Problem requirements
Can you give every line of the records below as a JSON list of strings, one string per line, with blank lines skipped and the pictures left out?

- - - - -

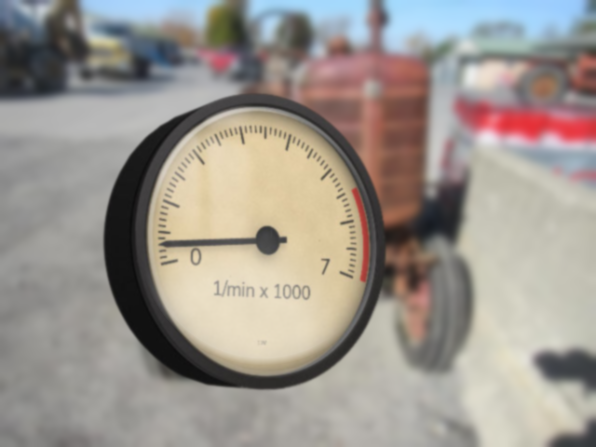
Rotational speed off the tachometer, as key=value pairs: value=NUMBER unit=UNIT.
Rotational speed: value=300 unit=rpm
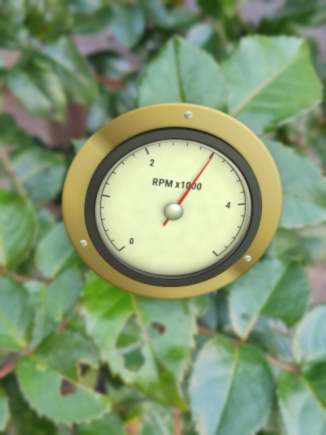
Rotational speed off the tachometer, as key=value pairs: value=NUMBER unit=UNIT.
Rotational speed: value=3000 unit=rpm
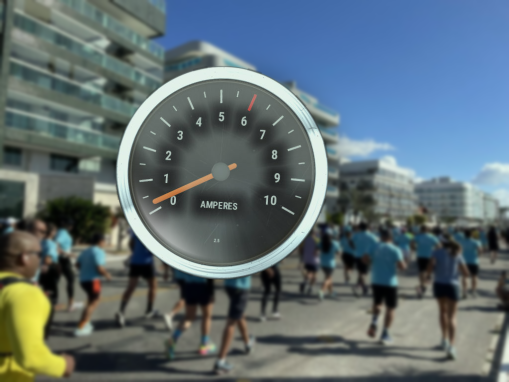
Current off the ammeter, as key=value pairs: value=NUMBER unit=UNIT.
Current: value=0.25 unit=A
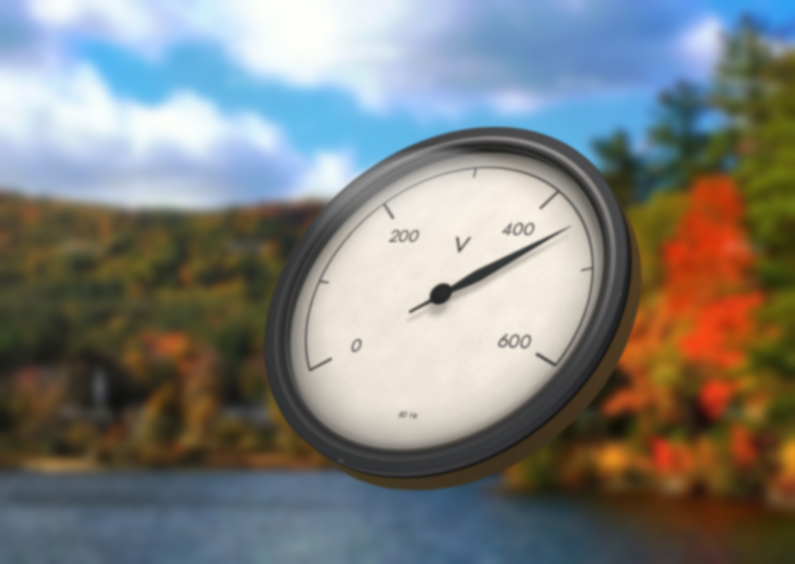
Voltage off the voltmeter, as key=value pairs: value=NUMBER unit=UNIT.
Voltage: value=450 unit=V
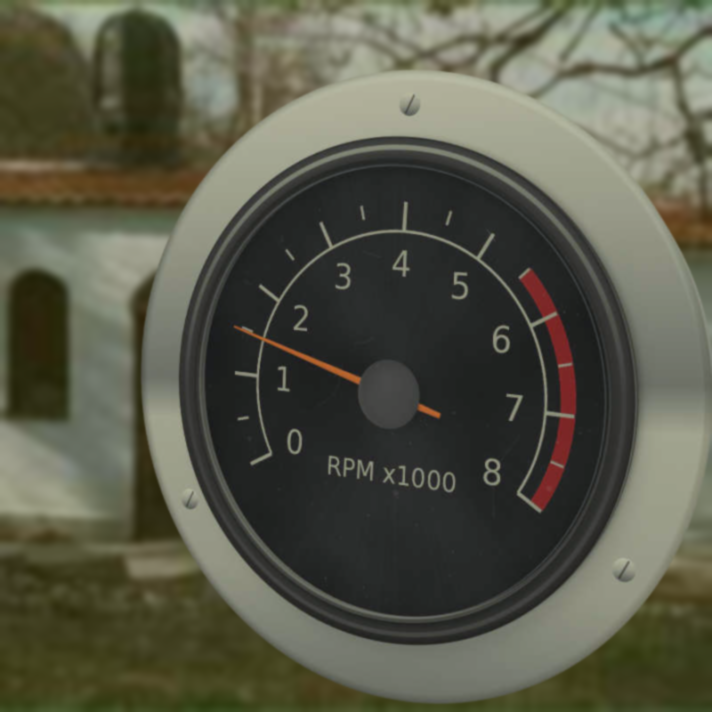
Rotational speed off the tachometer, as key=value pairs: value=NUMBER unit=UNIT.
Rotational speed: value=1500 unit=rpm
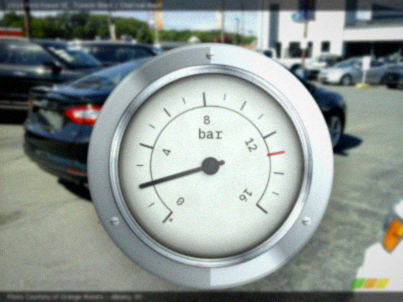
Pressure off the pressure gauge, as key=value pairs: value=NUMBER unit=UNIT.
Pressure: value=2 unit=bar
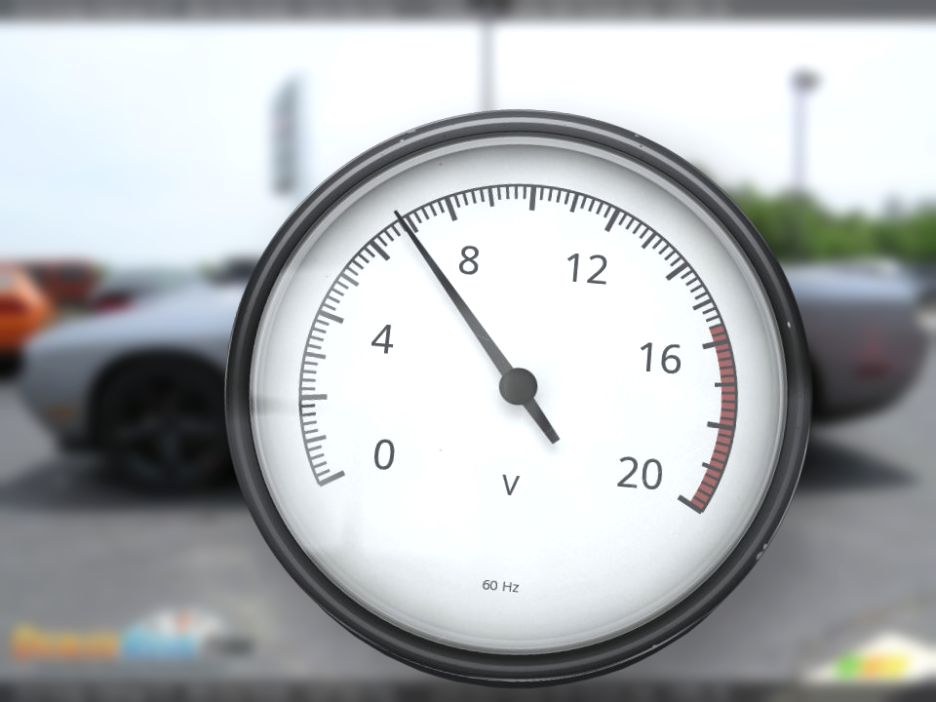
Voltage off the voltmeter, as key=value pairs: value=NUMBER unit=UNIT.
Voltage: value=6.8 unit=V
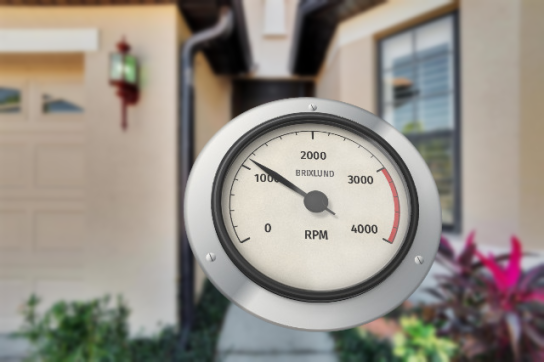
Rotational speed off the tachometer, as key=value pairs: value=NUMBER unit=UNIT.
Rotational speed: value=1100 unit=rpm
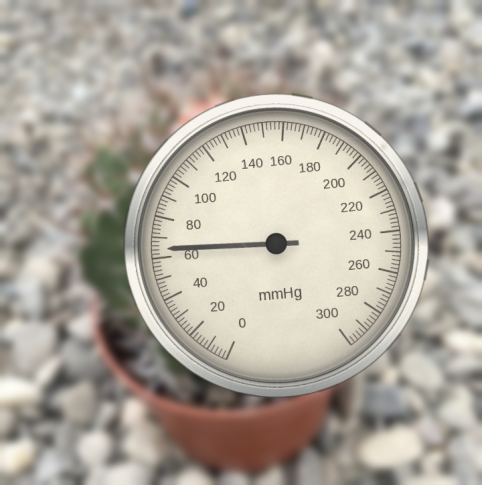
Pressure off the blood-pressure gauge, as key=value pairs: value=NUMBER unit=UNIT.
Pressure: value=64 unit=mmHg
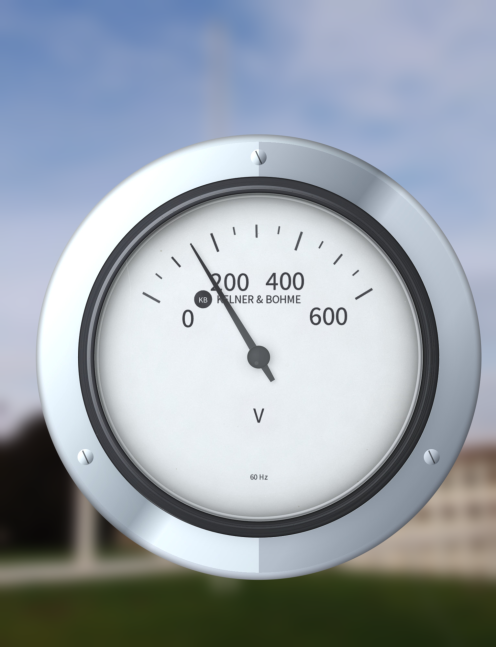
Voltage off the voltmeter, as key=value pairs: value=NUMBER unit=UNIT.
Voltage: value=150 unit=V
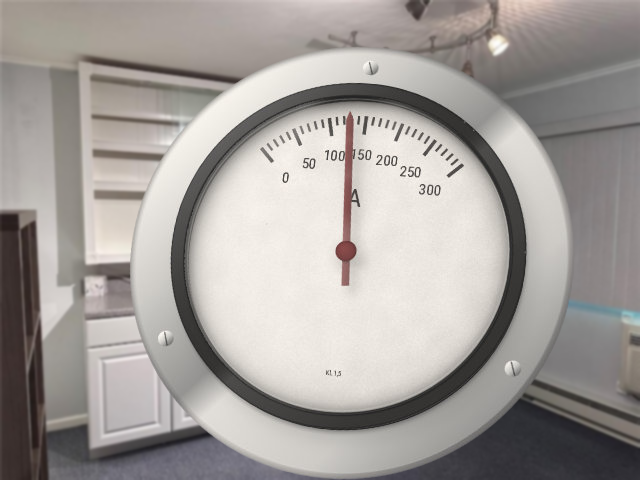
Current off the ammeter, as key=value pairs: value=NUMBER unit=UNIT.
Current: value=130 unit=A
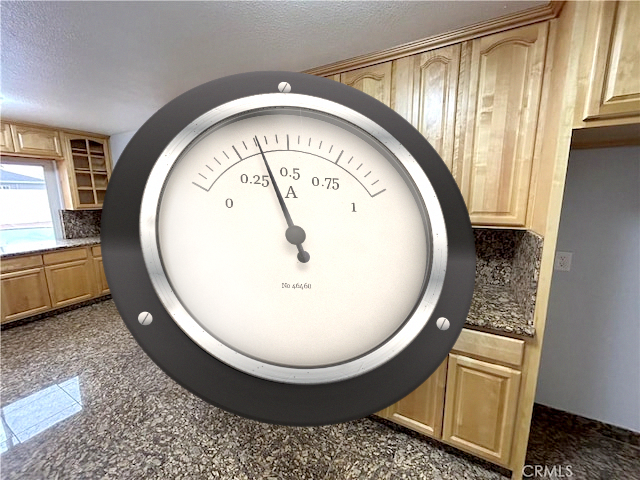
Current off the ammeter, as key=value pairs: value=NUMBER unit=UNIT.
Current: value=0.35 unit=A
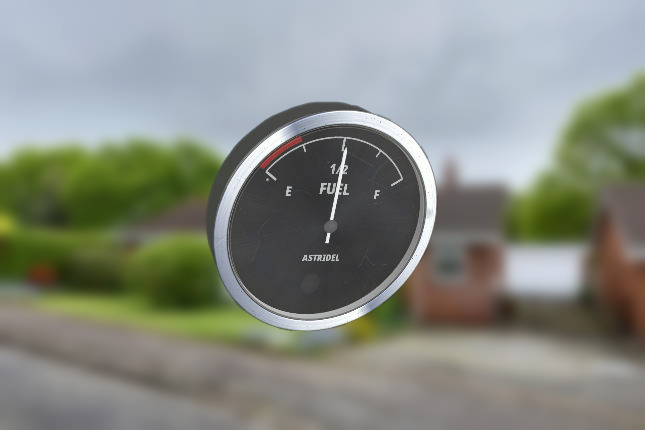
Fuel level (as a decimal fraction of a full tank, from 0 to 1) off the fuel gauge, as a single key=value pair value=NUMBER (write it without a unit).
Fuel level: value=0.5
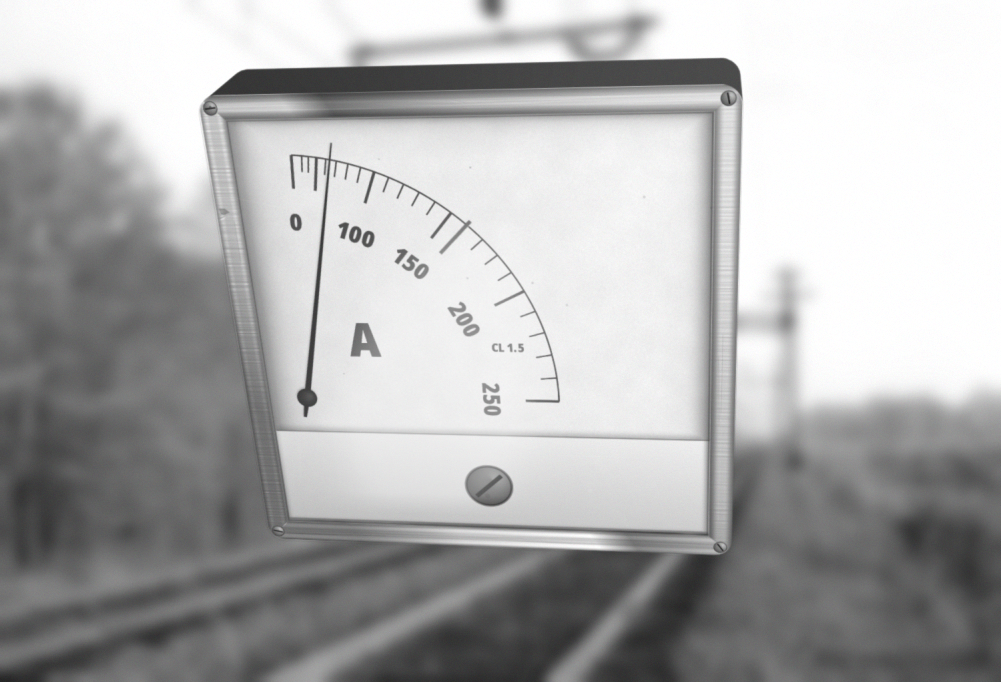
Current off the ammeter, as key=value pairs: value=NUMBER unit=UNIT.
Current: value=65 unit=A
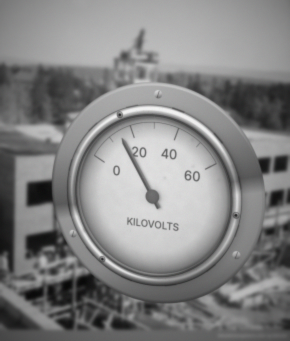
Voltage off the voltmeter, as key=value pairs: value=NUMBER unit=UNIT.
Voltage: value=15 unit=kV
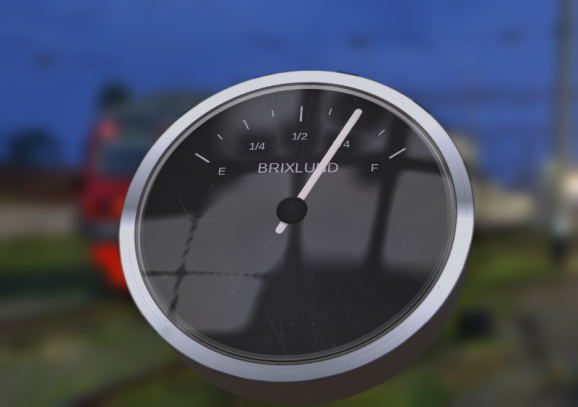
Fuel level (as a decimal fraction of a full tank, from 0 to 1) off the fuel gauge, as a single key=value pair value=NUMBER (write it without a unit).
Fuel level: value=0.75
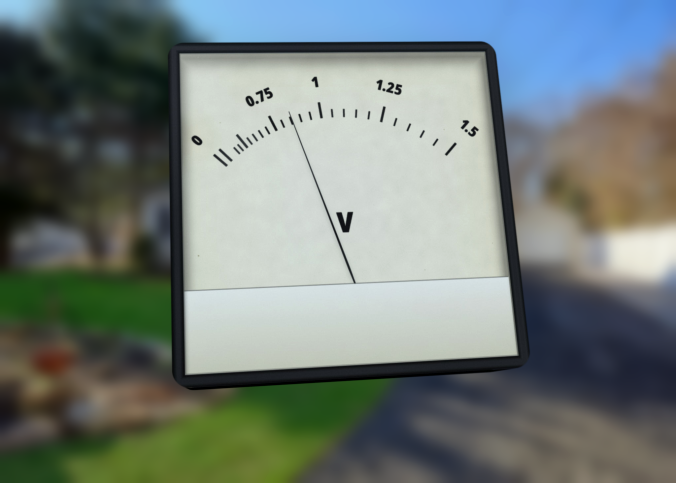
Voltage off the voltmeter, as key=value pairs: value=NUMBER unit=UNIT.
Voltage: value=0.85 unit=V
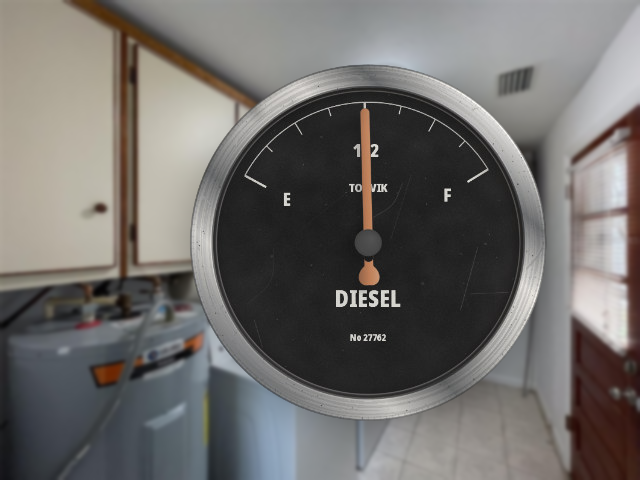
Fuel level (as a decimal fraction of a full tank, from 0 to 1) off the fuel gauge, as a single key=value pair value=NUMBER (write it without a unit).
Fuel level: value=0.5
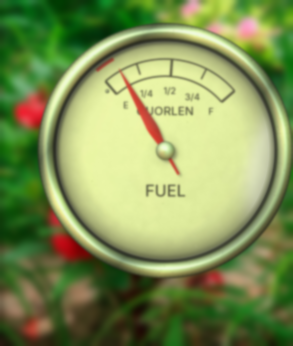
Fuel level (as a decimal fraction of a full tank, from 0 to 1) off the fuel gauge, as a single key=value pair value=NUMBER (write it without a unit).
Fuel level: value=0.125
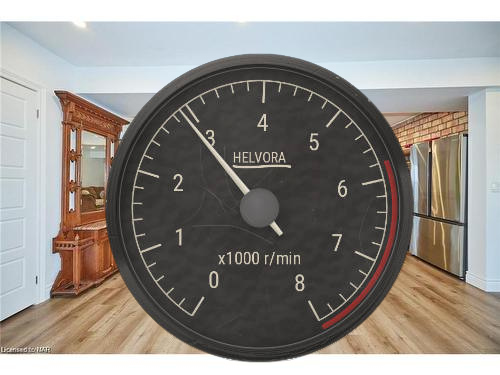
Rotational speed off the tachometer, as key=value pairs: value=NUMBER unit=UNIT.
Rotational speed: value=2900 unit=rpm
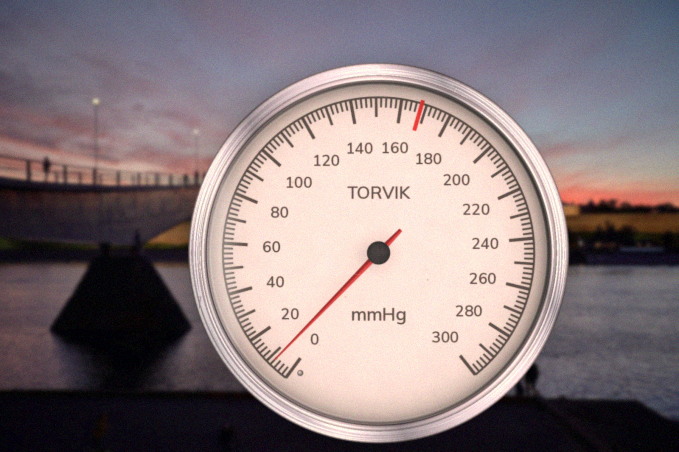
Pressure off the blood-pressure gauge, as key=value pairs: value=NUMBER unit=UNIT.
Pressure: value=8 unit=mmHg
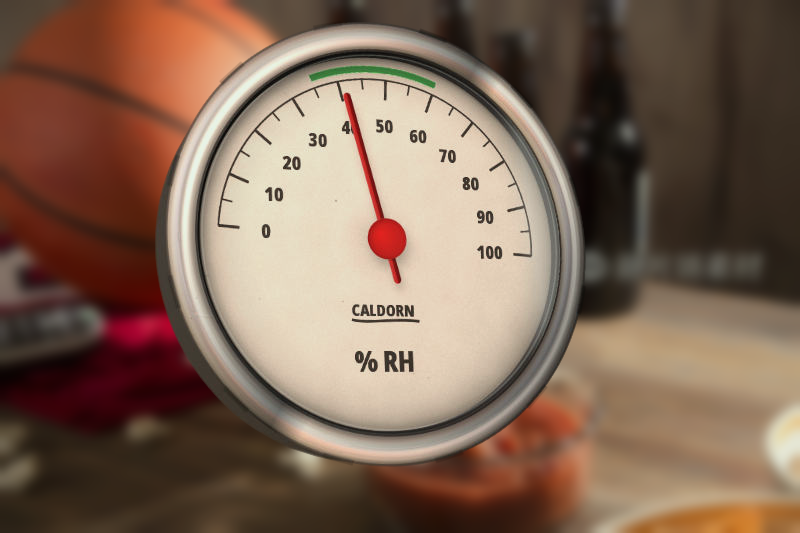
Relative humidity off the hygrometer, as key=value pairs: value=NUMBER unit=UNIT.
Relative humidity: value=40 unit=%
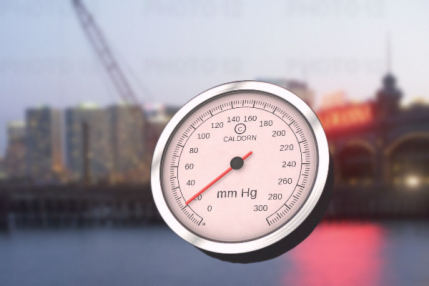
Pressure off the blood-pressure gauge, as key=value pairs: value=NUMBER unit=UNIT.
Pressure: value=20 unit=mmHg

- - - - -

Task result
[
  "Rotational speed off the tachometer, as key=value pairs: value=NUMBER unit=UNIT.",
  "Rotational speed: value=300 unit=rpm",
  "Rotational speed off the tachometer, as key=value pairs: value=NUMBER unit=UNIT.",
  "Rotational speed: value=3000 unit=rpm",
  "Current off the ammeter, as key=value pairs: value=NUMBER unit=UNIT.",
  "Current: value=0.25 unit=A",
  "Voltage off the voltmeter, as key=value pairs: value=NUMBER unit=UNIT.",
  "Voltage: value=450 unit=V",
  "Rotational speed off the tachometer, as key=value pairs: value=NUMBER unit=UNIT.",
  "Rotational speed: value=1500 unit=rpm",
  "Pressure off the pressure gauge, as key=value pairs: value=NUMBER unit=UNIT.",
  "Pressure: value=2 unit=bar",
  "Voltage off the voltmeter, as key=value pairs: value=NUMBER unit=UNIT.",
  "Voltage: value=6.8 unit=V",
  "Rotational speed off the tachometer, as key=value pairs: value=NUMBER unit=UNIT.",
  "Rotational speed: value=1100 unit=rpm",
  "Pressure off the blood-pressure gauge, as key=value pairs: value=NUMBER unit=UNIT.",
  "Pressure: value=64 unit=mmHg",
  "Voltage off the voltmeter, as key=value pairs: value=NUMBER unit=UNIT.",
  "Voltage: value=150 unit=V",
  "Current off the ammeter, as key=value pairs: value=NUMBER unit=UNIT.",
  "Current: value=130 unit=A",
  "Current off the ammeter, as key=value pairs: value=NUMBER unit=UNIT.",
  "Current: value=0.35 unit=A",
  "Fuel level (as a decimal fraction of a full tank, from 0 to 1) off the fuel gauge, as a single key=value pair value=NUMBER (write it without a unit).",
  "Fuel level: value=0.5",
  "Current off the ammeter, as key=value pairs: value=NUMBER unit=UNIT.",
  "Current: value=65 unit=A",
  "Voltage off the voltmeter, as key=value pairs: value=NUMBER unit=UNIT.",
  "Voltage: value=15 unit=kV",
  "Fuel level (as a decimal fraction of a full tank, from 0 to 1) off the fuel gauge, as a single key=value pair value=NUMBER (write it without a unit).",
  "Fuel level: value=0.75",
  "Voltage off the voltmeter, as key=value pairs: value=NUMBER unit=UNIT.",
  "Voltage: value=0.85 unit=V",
  "Fuel level (as a decimal fraction of a full tank, from 0 to 1) off the fuel gauge, as a single key=value pair value=NUMBER (write it without a unit).",
  "Fuel level: value=0.5",
  "Fuel level (as a decimal fraction of a full tank, from 0 to 1) off the fuel gauge, as a single key=value pair value=NUMBER (write it without a unit).",
  "Fuel level: value=0.125",
  "Rotational speed off the tachometer, as key=value pairs: value=NUMBER unit=UNIT.",
  "Rotational speed: value=2900 unit=rpm",
  "Pressure off the blood-pressure gauge, as key=value pairs: value=NUMBER unit=UNIT.",
  "Pressure: value=8 unit=mmHg",
  "Relative humidity off the hygrometer, as key=value pairs: value=NUMBER unit=UNIT.",
  "Relative humidity: value=40 unit=%",
  "Pressure off the blood-pressure gauge, as key=value pairs: value=NUMBER unit=UNIT.",
  "Pressure: value=20 unit=mmHg"
]